Piacenza Giudizio abbreviato subordinato a una perizia psichiatrica che stabilisca la capacità di intendere e di volere. Sarà processato con il rito che prevede uno sconto della pena di un terzo, Massimo Sebastiani, l’operaio 45enne arrestato dai carabinieri per aver ucciso l’amica Elisa Pomarelli un anno fa in provincia di Piacenza, e averne poi nascosto il cadavere in mezzo ai boschi del Piacentino. La richiesta dell’avvocato difensore Mauro Pontini è stata accolta questa mattina dal gip del Tribunale di Piacenza al termine dell’udienza alla quale l’imputato ha partecipato dopo essere giunto sotto scorta dal carcere.

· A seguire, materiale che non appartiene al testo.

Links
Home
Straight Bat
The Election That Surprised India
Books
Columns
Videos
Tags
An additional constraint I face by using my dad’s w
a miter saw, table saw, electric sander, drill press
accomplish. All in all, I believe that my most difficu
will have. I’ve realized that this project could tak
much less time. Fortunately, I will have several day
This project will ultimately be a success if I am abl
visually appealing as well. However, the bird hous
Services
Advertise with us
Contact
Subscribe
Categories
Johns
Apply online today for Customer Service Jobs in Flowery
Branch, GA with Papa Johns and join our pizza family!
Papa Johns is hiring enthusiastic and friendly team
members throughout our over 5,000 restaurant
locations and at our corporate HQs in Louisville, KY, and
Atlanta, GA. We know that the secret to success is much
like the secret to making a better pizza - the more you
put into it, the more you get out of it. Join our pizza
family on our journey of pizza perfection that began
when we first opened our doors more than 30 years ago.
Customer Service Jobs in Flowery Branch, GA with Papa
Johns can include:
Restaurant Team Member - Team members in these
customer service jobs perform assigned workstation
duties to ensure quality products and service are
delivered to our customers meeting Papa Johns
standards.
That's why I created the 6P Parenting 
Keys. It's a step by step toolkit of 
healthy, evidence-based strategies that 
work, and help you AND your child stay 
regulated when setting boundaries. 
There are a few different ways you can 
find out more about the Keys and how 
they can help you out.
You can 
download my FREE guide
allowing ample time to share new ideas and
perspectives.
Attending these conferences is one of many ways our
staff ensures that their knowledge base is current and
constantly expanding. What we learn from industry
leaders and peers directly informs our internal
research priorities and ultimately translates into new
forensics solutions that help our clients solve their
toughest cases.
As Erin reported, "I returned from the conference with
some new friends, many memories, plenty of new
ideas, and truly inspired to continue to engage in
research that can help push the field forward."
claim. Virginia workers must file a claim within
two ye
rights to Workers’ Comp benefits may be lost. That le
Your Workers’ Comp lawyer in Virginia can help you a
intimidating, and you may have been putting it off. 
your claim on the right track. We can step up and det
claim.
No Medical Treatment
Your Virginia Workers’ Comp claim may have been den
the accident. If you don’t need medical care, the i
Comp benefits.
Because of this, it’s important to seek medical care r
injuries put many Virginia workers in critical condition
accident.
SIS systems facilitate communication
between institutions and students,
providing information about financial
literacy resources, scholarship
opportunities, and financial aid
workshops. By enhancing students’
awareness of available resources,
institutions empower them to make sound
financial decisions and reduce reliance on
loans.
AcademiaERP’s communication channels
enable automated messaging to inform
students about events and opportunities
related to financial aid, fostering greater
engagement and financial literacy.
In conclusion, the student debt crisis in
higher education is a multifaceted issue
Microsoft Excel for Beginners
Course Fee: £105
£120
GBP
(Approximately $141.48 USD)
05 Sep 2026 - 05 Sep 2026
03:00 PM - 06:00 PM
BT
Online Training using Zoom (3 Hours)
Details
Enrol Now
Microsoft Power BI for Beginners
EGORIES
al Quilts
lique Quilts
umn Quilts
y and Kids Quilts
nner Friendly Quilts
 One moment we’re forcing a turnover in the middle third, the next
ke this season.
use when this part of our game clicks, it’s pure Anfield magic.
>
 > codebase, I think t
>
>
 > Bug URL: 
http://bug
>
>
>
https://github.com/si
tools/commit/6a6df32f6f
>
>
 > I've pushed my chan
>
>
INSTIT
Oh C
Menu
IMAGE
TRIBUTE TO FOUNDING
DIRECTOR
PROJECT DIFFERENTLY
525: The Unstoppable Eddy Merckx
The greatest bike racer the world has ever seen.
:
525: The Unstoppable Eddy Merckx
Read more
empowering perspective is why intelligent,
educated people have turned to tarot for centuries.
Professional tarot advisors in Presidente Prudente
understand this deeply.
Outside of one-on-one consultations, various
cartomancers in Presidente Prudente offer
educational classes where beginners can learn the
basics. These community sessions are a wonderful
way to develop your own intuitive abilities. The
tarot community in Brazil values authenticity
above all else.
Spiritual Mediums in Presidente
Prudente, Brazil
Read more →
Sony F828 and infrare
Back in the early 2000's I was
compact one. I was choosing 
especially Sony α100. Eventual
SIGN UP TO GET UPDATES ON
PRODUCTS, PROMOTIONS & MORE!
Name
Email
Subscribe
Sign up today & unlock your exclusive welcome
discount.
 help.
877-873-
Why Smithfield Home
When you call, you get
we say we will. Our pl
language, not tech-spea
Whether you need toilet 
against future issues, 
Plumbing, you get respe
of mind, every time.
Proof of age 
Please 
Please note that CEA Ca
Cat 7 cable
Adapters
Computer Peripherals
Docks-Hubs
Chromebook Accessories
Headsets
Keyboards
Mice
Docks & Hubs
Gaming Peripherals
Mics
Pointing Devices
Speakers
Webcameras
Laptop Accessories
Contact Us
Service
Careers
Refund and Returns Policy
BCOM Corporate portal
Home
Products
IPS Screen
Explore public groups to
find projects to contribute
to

L’uomo è accusato di omicidio volontario aggravato dalla minorata difesa, e distruzione di cadavere. Costituita come parte civile, oltre ai parenti di Elisa Pomarelli, anche il centro anti violenza Città delle donne. Questa mattina in tribunale a Piacenza si è aperto così il processo a Sebastiani. Durante l’udienza preliminare, nella sua richiesta di rinvio a giudizio  il sostituto Ornella Chicca, ha sottolineato l’aggravante per Sebastiani della minorata difesa per “aver approfittato di circostanze di luogo e di persona tali da ostacolare la difesa”, oltre all’omicidio volontario e alla distruzione del cadavere. Secondo invece l’avvocato di Sebastiani Mauro Pontini quanto evidenziato non cambia il peso complessivo dell’accusa al suo imputato. Intanto a quasi dodici mesi di distanza da quell’atroce omicidio la famiglia Pomarelli sta attendendo ancora di poter salutare Elisa. La data dei funerali dovrebbe essere il 25 agosto, ad un anno esatto dalla sua scomparsa. Elisa era scomparsa il 25 agosto, Massimo era stato ritrovato il 7 settembre a Sariano di Gropparello dopo quasi due settimane di latitanza. Agli inquirenti aveva confessato subito il delitto.